Airlines, Lawmakers Unite In Opposition To Fingerprinting Plan

Carriers Say They Can't Afford To Pay For Gov't-Mandated Program

Airlines have called upon their friends in Congress to block a White House plan calling for carriers to fingerprint foreign visitors before they travel back home.

That plan, backed by the Bush administration, calls for all international carriers to tackle the financial and logistical burden of computerized fingerprinting for 33 million visitors each year... something the airlines say will cost $12 billion annually through 2018.
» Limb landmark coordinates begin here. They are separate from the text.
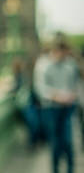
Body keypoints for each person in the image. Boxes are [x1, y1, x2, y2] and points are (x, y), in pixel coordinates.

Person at [40, 38, 79, 173]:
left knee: (68, 141)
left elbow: (75, 85)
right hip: (51, 108)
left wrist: (71, 95)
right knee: (55, 142)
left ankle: (70, 169)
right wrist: (56, 96)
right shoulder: (44, 66)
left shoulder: (70, 65)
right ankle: (55, 169)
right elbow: (41, 89)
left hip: (67, 108)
USA Today reports airlines aren't opposed to the plan, per se... they just don't want to pay for it, especially as they grapple with high fuel prices. "US airlines obviously cannot bear the staggering additional costs," the Air Transport Association, lobbying group for the major domestic carriers, wrote last week.

A House vote later this month is expected to bar the Department of Homeland Security from requiring carriers to start fingerprinting, until DHS tests a system for doing so with the airlines. That measure was approved last week by the House Appropriations Committee, as part of the larger DHS funding bill for FY2009.

Foreign visitors are already fingerprinted by DHS when they arrive in the US, though that current paper-based system is known to be error-prone, and difficult to manage.

House Homeland Security Committee Chairman Bennie Thompson (D-MS) says it's the responsibility of government, not private carriers, to handle fingerprinting of international visitors. He also wonders whether such a law is legal in the first place -- saying measures to insure US border security "have always been federal responsibilities."

"A lot of us are concerned that they are now trying to pass off responsibility," Thompson said.

US carriers certainly aren't alone in opposing the DHS plan. The governments of Germany and the United Kingdom are also against the measure, as are organizations tasked with promoting US tourism, like the US Chamber of Commerce.

"This global opposition will hopefully provide a wake-up call to the department," said Steve Lott of the International Air Transport Association.

Stewart Baker, policy chief at DHS, says he's "open to being persuaded there is some other more effective and efficient way" to take the fingerprints.